start Source material

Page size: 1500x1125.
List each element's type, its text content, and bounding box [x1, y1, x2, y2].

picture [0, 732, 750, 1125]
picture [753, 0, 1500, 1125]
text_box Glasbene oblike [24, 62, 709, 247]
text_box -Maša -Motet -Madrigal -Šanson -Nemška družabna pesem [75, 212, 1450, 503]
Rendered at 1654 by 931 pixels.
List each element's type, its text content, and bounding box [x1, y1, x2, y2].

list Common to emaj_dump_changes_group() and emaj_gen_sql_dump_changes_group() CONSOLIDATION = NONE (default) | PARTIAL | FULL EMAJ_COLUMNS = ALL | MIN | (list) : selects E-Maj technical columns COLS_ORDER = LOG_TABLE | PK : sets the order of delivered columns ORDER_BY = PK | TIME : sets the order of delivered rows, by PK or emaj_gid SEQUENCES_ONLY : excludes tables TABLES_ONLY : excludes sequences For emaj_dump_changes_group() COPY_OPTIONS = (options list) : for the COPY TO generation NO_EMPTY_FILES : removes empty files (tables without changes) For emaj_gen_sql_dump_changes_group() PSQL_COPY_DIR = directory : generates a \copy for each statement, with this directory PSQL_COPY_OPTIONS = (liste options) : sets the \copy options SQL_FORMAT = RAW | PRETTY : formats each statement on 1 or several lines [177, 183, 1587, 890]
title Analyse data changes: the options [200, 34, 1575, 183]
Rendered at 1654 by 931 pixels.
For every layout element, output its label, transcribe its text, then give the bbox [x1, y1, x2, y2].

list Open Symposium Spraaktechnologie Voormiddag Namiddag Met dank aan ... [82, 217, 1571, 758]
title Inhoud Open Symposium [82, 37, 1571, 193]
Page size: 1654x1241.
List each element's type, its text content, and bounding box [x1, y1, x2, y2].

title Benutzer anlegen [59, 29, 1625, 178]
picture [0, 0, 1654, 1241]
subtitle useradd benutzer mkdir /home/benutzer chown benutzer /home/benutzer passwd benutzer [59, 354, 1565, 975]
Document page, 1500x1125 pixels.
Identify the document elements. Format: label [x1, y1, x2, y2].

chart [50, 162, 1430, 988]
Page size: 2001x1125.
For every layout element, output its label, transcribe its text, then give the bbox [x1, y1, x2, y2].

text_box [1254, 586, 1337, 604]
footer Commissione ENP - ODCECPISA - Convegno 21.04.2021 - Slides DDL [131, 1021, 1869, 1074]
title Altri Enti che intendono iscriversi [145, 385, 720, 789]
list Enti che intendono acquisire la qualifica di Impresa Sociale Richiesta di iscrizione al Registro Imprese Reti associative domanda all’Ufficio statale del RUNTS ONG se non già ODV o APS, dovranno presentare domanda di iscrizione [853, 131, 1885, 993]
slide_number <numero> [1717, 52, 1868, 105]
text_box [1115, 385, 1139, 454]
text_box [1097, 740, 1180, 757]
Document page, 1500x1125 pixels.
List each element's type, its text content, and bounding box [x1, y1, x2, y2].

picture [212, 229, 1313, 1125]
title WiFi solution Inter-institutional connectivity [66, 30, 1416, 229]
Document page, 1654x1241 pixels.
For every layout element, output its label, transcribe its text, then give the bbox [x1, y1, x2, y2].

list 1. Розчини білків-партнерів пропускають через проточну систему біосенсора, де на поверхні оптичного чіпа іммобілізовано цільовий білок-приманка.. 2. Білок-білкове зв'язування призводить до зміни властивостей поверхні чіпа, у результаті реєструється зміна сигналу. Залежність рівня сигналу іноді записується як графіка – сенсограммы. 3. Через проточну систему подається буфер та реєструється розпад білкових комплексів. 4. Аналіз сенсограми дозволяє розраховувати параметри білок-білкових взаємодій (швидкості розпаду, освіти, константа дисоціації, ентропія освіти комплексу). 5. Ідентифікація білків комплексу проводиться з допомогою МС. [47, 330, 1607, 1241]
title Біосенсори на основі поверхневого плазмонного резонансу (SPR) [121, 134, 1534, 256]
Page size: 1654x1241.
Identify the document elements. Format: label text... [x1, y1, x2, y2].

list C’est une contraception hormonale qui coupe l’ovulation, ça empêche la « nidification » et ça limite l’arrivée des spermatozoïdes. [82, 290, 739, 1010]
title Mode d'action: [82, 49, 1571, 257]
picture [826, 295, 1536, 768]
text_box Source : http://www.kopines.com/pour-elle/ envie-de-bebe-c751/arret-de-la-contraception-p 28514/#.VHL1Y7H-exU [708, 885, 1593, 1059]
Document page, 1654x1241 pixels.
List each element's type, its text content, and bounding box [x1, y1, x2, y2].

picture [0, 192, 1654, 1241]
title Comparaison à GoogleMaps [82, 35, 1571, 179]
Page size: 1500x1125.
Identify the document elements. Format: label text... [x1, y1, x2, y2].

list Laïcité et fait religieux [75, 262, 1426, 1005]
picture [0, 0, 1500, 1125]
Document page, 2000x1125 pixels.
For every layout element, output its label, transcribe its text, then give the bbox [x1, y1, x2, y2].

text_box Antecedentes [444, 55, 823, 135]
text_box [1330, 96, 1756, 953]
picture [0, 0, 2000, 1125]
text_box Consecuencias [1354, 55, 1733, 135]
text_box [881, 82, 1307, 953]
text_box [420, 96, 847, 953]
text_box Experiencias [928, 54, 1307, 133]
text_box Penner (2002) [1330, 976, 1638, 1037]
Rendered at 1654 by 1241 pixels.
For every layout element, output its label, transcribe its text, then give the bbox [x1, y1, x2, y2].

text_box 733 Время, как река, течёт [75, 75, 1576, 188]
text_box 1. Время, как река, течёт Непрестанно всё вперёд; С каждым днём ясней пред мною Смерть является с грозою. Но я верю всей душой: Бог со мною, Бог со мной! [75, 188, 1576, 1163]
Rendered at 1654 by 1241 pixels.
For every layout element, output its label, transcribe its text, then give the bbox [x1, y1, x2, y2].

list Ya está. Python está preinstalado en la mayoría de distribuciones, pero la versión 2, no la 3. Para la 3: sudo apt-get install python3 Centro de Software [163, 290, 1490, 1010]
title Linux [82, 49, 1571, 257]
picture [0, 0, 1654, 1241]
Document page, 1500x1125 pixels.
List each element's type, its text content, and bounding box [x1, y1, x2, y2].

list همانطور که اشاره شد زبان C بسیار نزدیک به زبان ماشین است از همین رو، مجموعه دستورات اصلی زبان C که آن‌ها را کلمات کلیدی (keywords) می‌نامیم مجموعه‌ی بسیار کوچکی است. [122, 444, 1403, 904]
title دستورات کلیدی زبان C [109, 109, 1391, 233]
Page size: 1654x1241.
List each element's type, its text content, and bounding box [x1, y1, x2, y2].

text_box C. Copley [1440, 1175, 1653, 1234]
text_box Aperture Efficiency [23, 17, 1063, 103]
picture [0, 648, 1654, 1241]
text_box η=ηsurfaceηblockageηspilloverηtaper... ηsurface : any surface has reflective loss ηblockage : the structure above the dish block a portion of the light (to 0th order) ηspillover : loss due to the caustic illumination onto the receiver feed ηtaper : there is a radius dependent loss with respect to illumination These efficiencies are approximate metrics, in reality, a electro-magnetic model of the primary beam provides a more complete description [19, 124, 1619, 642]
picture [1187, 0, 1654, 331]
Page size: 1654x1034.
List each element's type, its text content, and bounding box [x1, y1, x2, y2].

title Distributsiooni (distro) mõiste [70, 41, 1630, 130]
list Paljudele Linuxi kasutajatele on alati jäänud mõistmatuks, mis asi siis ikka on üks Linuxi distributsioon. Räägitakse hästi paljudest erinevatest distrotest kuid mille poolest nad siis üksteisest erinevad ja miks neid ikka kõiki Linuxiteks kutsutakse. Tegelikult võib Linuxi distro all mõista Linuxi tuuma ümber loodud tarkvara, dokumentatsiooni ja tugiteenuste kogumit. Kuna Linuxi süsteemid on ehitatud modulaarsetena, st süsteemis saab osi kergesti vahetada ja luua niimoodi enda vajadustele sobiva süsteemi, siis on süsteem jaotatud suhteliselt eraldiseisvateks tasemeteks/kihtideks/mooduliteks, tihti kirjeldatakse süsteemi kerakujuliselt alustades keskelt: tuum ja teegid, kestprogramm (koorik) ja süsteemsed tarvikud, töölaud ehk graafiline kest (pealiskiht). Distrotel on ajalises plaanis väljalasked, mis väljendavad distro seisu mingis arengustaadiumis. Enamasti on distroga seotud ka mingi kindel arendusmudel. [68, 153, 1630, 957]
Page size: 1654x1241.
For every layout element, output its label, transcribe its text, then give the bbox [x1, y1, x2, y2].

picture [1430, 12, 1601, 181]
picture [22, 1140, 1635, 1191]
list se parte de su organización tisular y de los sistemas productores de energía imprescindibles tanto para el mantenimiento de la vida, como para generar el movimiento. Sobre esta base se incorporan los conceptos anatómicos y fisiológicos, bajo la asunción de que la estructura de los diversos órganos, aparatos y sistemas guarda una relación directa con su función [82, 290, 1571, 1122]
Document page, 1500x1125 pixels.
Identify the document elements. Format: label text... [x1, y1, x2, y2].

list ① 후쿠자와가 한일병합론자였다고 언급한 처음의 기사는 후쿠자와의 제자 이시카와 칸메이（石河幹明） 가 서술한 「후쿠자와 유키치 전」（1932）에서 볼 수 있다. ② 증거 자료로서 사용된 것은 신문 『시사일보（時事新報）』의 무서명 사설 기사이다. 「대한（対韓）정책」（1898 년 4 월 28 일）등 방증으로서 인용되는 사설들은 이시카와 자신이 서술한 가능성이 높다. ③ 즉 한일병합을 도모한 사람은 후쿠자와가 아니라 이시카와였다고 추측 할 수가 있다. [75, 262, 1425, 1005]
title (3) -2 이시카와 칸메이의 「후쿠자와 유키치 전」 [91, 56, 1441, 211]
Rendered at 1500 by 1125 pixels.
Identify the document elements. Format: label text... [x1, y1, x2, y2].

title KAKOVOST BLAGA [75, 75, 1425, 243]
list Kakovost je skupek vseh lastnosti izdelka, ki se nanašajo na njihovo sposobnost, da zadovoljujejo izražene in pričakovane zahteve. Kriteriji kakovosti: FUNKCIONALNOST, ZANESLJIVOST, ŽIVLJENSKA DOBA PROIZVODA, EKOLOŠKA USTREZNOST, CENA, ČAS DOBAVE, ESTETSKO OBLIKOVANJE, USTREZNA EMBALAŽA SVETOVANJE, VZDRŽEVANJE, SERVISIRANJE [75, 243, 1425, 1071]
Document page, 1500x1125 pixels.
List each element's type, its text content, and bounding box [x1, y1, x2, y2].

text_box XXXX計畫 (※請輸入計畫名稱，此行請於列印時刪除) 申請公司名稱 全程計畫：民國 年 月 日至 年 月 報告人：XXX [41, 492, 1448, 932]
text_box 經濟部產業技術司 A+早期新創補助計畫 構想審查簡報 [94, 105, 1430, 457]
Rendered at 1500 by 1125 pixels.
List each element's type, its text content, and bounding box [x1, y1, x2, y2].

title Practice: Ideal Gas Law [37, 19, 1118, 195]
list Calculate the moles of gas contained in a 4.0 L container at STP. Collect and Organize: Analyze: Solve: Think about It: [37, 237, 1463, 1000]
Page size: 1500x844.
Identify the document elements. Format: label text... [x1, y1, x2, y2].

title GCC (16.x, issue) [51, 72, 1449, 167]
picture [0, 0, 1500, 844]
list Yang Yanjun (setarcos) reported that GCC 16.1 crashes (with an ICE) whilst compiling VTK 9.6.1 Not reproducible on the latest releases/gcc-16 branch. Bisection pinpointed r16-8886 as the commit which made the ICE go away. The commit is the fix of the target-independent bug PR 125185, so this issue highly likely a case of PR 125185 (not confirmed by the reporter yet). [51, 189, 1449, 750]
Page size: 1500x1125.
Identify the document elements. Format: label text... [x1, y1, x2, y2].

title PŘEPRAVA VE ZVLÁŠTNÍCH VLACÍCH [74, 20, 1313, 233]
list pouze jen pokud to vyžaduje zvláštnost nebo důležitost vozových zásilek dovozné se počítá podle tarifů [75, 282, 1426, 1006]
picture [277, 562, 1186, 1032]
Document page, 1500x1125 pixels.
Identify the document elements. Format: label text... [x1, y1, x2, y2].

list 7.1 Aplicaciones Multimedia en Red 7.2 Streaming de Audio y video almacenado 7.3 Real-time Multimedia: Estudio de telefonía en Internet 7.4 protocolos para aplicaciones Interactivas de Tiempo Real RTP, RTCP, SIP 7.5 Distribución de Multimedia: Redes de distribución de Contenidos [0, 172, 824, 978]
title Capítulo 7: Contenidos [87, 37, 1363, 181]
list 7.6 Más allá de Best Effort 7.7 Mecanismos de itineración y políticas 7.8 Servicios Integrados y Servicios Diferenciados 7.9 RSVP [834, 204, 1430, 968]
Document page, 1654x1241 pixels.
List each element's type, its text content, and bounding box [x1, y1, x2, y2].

end Source material

**Instructions for the task**: Lay out the lines of the listing as a numbered list, starting at its first line and ending at the line that contains "text_box -Maša -Motet", with both ends included and blank lines omitted.

**Complete response**:
1. Page size: 1500x1125.
2. List each element's type, its text content, and bounding box [x1, y1, x2, y2].
3. picture [0, 732, 750, 1125]
4. picture [753, 0, 1500, 1125]
5. text_box Glasbene oblike [24, 62, 709, 247]
6. text_box -Maša -Motet -Madrigal -Šanson -Nemška družabna pesem [75, 212, 1450, 503]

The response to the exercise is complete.